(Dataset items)
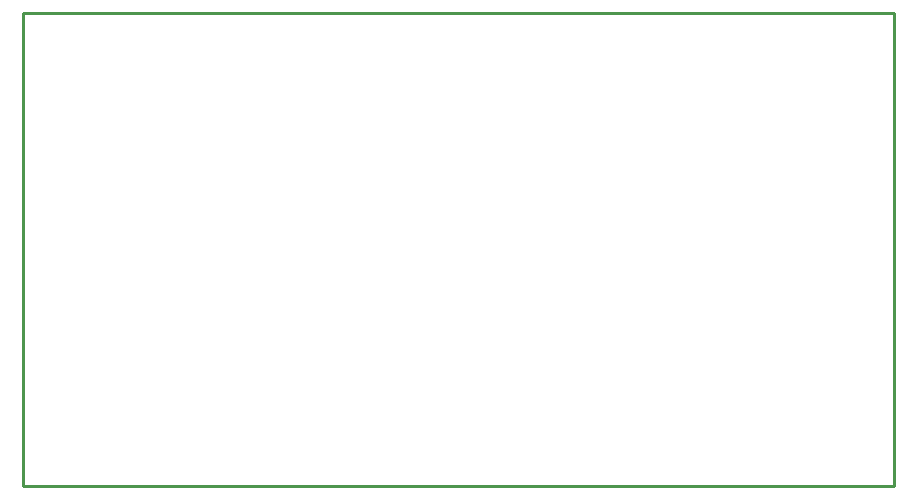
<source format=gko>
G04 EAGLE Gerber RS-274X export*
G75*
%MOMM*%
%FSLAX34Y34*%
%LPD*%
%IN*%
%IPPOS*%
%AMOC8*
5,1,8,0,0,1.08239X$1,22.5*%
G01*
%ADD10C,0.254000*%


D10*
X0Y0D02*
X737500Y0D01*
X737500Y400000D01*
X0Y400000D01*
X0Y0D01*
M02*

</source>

◆ **Work instructions**:
Make an exact copy of the data above, pictures excluded.

◆ **Solution to this exercise**:
<source format=gko>
G04 EAGLE Gerber RS-274X export*
G75*
%MOMM*%
%FSLAX34Y34*%
%LPD*%
%IN*%
%IPPOS*%
%AMOC8*
5,1,8,0,0,1.08239X$1,22.5*%
G01*
%ADD10C,0.254000*%


D10*
X0Y0D02*
X737500Y0D01*
X737500Y400000D01*
X0Y400000D01*
X0Y0D01*
M02*

</source>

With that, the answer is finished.